Doch nicht nur in diesem Finale bestach Revazov an diesem Abend. Er hat im letzten Jahr eine deutliche Entwicklung durchgemacht, was seine Ausstrahlung betrifft. Man glaubt ihm jede Begeisterung für sein Bauwerk. die Furcht vor der Mutter und deren Ehemann Leopold, die würdevoll von Patricia Friza und Félix Paquet dargestellt wurden, und auch all die anderen Emotionen, die er in verschiedenen Facetten präsentiert. Zu diesen gehört. zumindest im Richtfestakt, auch eine gewisse Verspieltheit, aber immer wieder dominiert diese tiefe Weltentrücktheit. Auch in seinem ersten Solo in eben diesem Akt, das den König intensiv charakterisiert. Auch tänzerisch fasziniert Revazov in diesem Solo, das eher langsame und auch anhaltende Bewegungsabläufe verlangt, ungemein. Doch auch die Schnelligkeit, die Sprünge im Grand Pas de Deux überzeugen. Und Odette, wie Claire. Laudere, wie Praetorius ist er ein verlässlicher Partner. Letztendlich jedoch ist es die positive Entwicklung in Ausdruck und Darstellung, die mich für ihn in dieser Partie einnimmt.

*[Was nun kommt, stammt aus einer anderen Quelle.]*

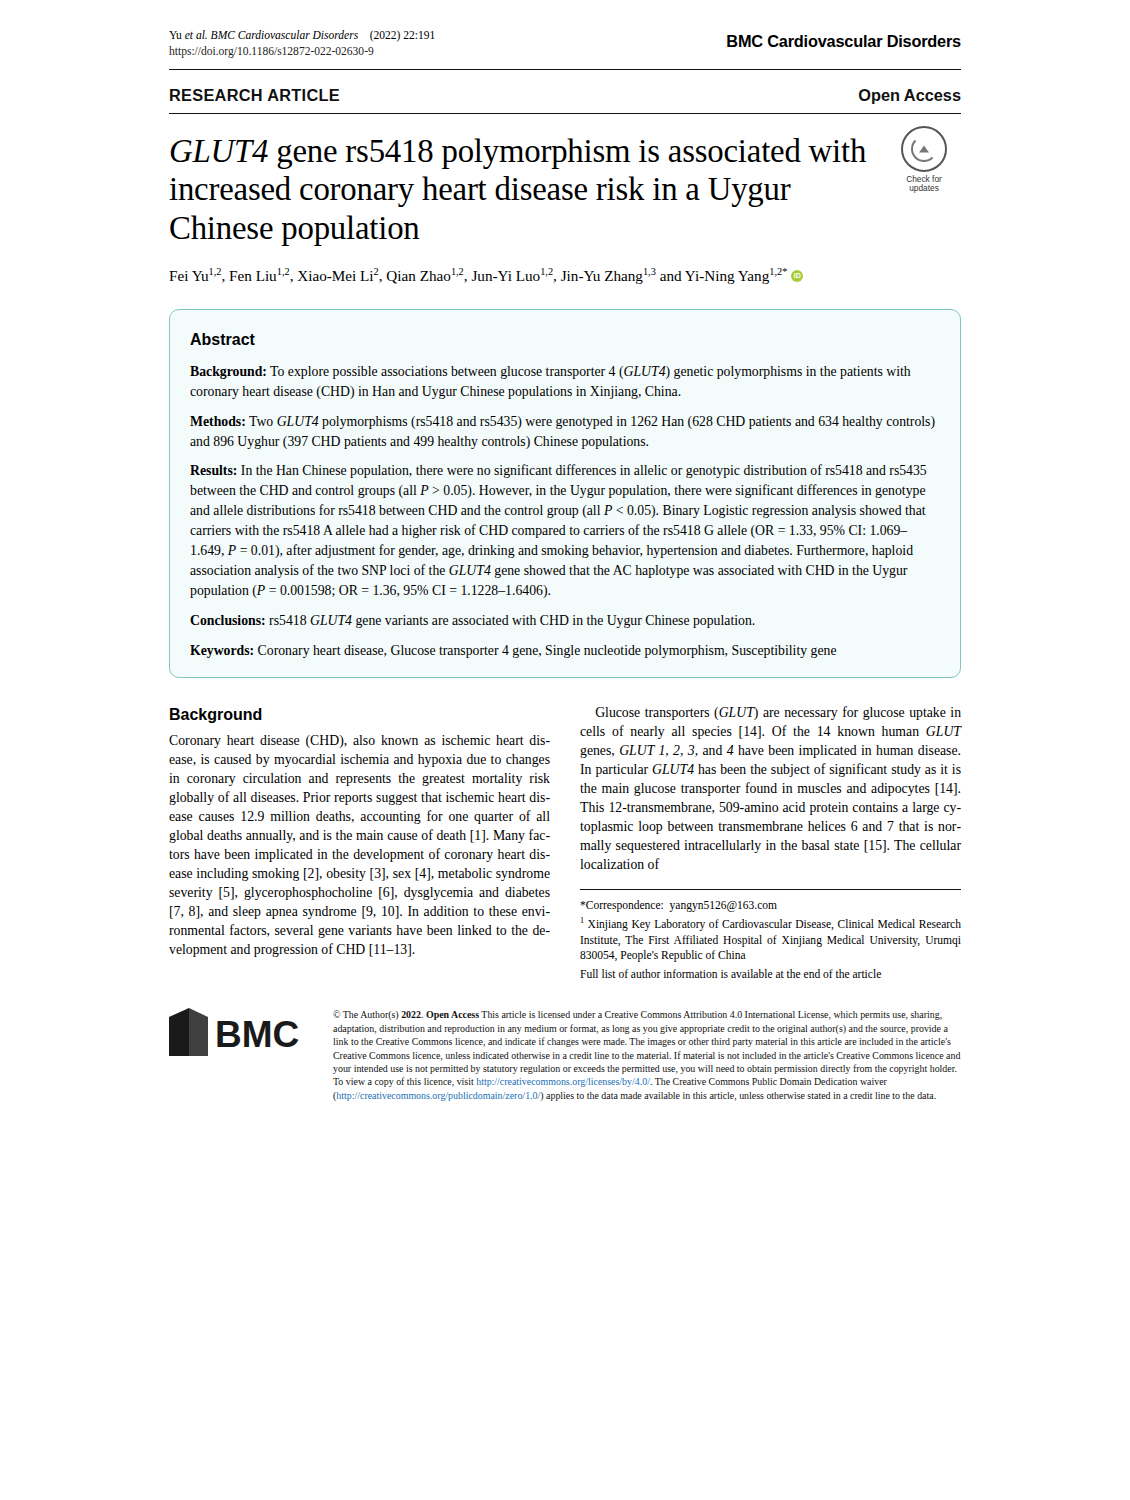Yu et al. BMC Cardiovascular Disorders (2022) 22:191
https://doi.org/10.1186/s12872-022-02630-9
BMC Cardiovascular Disorders
RESEARCH ARTICLE
Open Access
Check for
updates
GLUT4 gene rs5418 polymorphism is associated with increased coronary heart disease risk in a Uygur Chinese population
Fei Yu1,2, Fen Liu1,2, Xiao-Mei Li2, Qian Zhao1,2, Jun-Yi Luo1,2, Jin-Yu Zhang1,3 and Yi-Ning Yang1,2*
Abstract
Background: To explore possible associations between glucose transporter 4 (GLUT4) genetic polymorphisms in the patients with coronary heart disease (CHD) in Han and Uygur Chinese populations in Xinjiang, China.
Methods: Two GLUT4 polymorphisms (rs5418 and rs5435) were genotyped in 1262 Han (628 CHD patients and 634 healthy controls) and 896 Uyghur (397 CHD patients and 499 healthy controls) Chinese populations.
Results: In the Han Chinese population, there were no significant differences in allelic or genotypic distribution of rs5418 and rs5435 between the CHD and control groups (all P > 0.05). However, in the Uygur population, there were significant differences in genotype and allele distributions for rs5418 between CHD and the control group (all P < 0.05). Binary Logistic regression analysis showed that carriers with the rs5418 A allele had a higher risk of CHD compared to carriers of the rs5418 G allele (OR = 1.33, 95% CI: 1.069–1.649, P = 0.01), after adjustment for gender, age, drinking and smoking behavior, hypertension and diabetes. Furthermore, haploid association analysis of the two SNP loci of the GLUT4 gene showed that the AC haplotype was associated with CHD in the Uygur population (P = 0.001598; OR = 1.36, 95% CI = 1.1228–1.6406).
Conclusions: rs5418 GLUT4 gene variants are associated with CHD in the Uygur Chinese population.
Keywords: Coronary heart disease, Glucose transporter 4 gene, Single nucleotide polymorphism, Susceptibility gene
Background
Coronary heart disease (CHD), also known as ischemic heart disease, is caused by myocardial ischemia and hypoxia due to changes in coronary circulation and represents the greatest mortality risk globally of all diseases. Prior reports suggest that ischemic heart disease causes 12.9 million deaths, accounting for one quarter of all global deaths annually, and is the main cause of death [1]. Many factors have been implicated in the development of coronary heart disease including smoking [2], obesity [3], sex [4], metabolic syndrome severity [5], glycerophosphocholine [6], dysglycemia and diabetes [7, 8], and sleep apnea syndrome [9, 10]. In addition to these environmental factors, several gene variants have been linked to the development and progression of CHD [11–13].
Glucose transporters (GLUT) are necessary for glucose uptake in cells of nearly all species [14]. Of the 14 known human GLUT genes, GLUT 1, 2, 3, and 4 have been implicated in human disease. In particular GLUT4 has been the subject of significant study as it is the main glucose transporter found in muscles and adipocytes [14]. This 12-transmembrane, 509-amino acid protein contains a large cytoplasmic loop between transmembrane helices 6 and 7 that is normally sequestered intracellularly in the basal state [15]. The cellular localization of
*Correspondence: yangyn5126@163.com
1 Xinjiang Key Laboratory of Cardiovascular Disease, Clinical Medical Research Institute, The First Affiliated Hospital of Xinjiang Medical University, Urumqi 830054, People's Republic of China
Full list of author information is available at the end of the article
BMC
© The Author(s) 2022. Open Access This article is licensed under a Creative Commons Attribution 4.0 International License, which permits use, sharing, adaptation, distribution and reproduction in any medium or format, as long as you give appropriate credit to the original author(s) and the source, provide a link to the Creative Commons licence, and indicate if changes were made. The images or other third party material in this article are included in the article's Creative Commons licence, unless indicated otherwise in a credit line to the material. If material is not included in the article's Creative Commons licence and your intended use is not permitted by statutory regulation or exceeds the permitted use, you will need to obtain permission directly from the copyright holder. To view a copy of this licence, visit http://creativecommons.org/licenses/by/4.0/. The Creative Commons Public Domain Dedication waiver (http://creativecommons.org/publicdomain/zero/1.0/) applies to the data made available in this article, unless otherwise stated in a credit line to the data.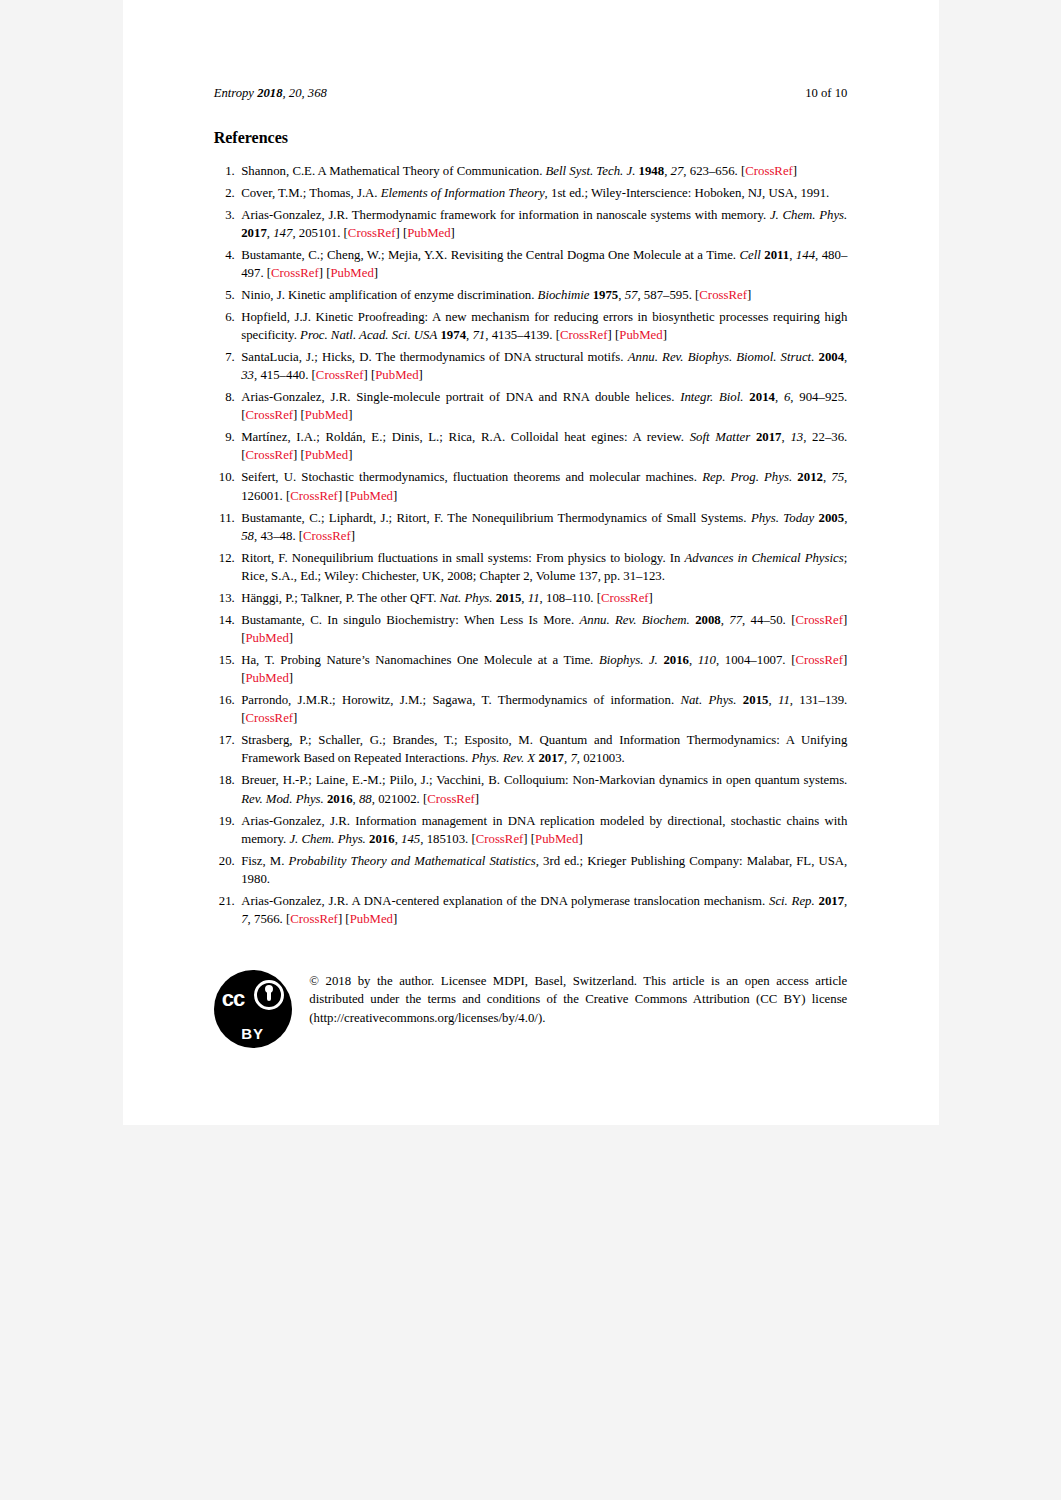Entropy 2018, 20, 368
10 of 10
References
Shannon, C.E. A Mathematical Theory of Communication. Bell Syst. Tech. J. 1948, 27, 623–656. [CrossRef]
Cover, T.M.; Thomas, J.A. Elements of Information Theory, 1st ed.; Wiley-Interscience: Hoboken, NJ, USA, 1991.
Arias-Gonzalez, J.R. Thermodynamic framework for information in nanoscale systems with memory. J. Chem. Phys. 2017, 147, 205101. [CrossRef] [PubMed]
Bustamante, C.; Cheng, W.; Mejia, Y.X. Revisiting the Central Dogma One Molecule at a Time. Cell 2011, 144, 480–497. [CrossRef] [PubMed]
Ninio, J. Kinetic amplification of enzyme discrimination. Biochimie 1975, 57, 587–595. [CrossRef]
Hopfield, J.J. Kinetic Proofreading: A new mechanism for reducing errors in biosynthetic processes requiring high specificity. Proc. Natl. Acad. Sci. USA 1974, 71, 4135–4139. [CrossRef] [PubMed]
SantaLucia, J.; Hicks, D. The thermodynamics of DNA structural motifs. Annu. Rev. Biophys. Biomol. Struct. 2004, 33, 415–440. [CrossRef] [PubMed]
Arias-Gonzalez, J.R. Single-molecule portrait of DNA and RNA double helices. Integr. Biol. 2014, 6, 904–925. [CrossRef] [PubMed]
Martínez, I.A.; Roldán, E.; Dinis, L.; Rica, R.A. Colloidal heat egines: A review. Soft Matter 2017, 13, 22–36. [CrossRef] [PubMed]
Seifert, U. Stochastic thermodynamics, fluctuation theorems and molecular machines. Rep. Prog. Phys. 2012, 75, 126001. [CrossRef] [PubMed]
Bustamante, C.; Liphardt, J.; Ritort, F. The Nonequilibrium Thermodynamics of Small Systems. Phys. Today 2005, 58, 43–48. [CrossRef]
Ritort, F. Nonequilibrium fluctuations in small systems: From physics to biology. In Advances in Chemical Physics; Rice, S.A., Ed.; Wiley: Chichester, UK, 2008; Chapter 2, Volume 137, pp. 31–123.
Hänggi, P.; Talkner, P. The other QFT. Nat. Phys. 2015, 11, 108–110. [CrossRef]
Bustamante, C. In singulo Biochemistry: When Less Is More. Annu. Rev. Biochem. 2008, 77, 44–50. [CrossRef] [PubMed]
Ha, T. Probing Nature’s Nanomachines One Molecule at a Time. Biophys. J. 2016, 110, 1004–1007. [CrossRef] [PubMed]
Parrondo, J.M.R.; Horowitz, J.M.; Sagawa, T. Thermodynamics of information. Nat. Phys. 2015, 11, 131–139. [CrossRef]
Strasberg, P.; Schaller, G.; Brandes, T.; Esposito, M. Quantum and Information Thermodynamics: A Unifying Framework Based on Repeated Interactions. Phys. Rev. X 2017, 7, 021003.
Breuer, H.-P.; Laine, E.-M.; Piilo, J.; Vacchini, B. Colloquium: Non-Markovian dynamics in open quantum systems. Rev. Mod. Phys. 2016, 88, 021002. [CrossRef]
Arias-Gonzalez, J.R. Information management in DNA replication modeled by directional, stochastic chains with memory. J. Chem. Phys. 2016, 145, 185103. [CrossRef] [PubMed]
Fisz, M. Probability Theory and Mathematical Statistics, 3rd ed.; Krieger Publishing Company: Malabar, FL, USA, 1980.
Arias-Gonzalez, J.R. A DNA-centered explanation of the DNA polymerase translocation mechanism. Sci. Rep. 2017, 7, 7566. [CrossRef] [PubMed]
cc BY
© 2018 by the author. Licensee MDPI, Basel, Switzerland. This article is an open access article distributed under the terms and conditions of the Creative Commons Attribution (CC BY) license (http://creativecommons.org/licenses/by/4.0/).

Fazit: Es war ein schöner Abend, der zwar die Erinnerung an in der Jugend erlebte Aufführungen und die damaligen Besetzungen wachrief, aber gleichzeitig auch Freude, Begeisterung und -nennen Sie es pathetisch-Dankbarkeit erweckte. Jahrzehnte später etwas ganz anderes aber auf keinen Fall weniger Schönes dargeboten zu bekommen. Dank an dieser Stelle auch speziell an all die ungenannt Gebliebenen!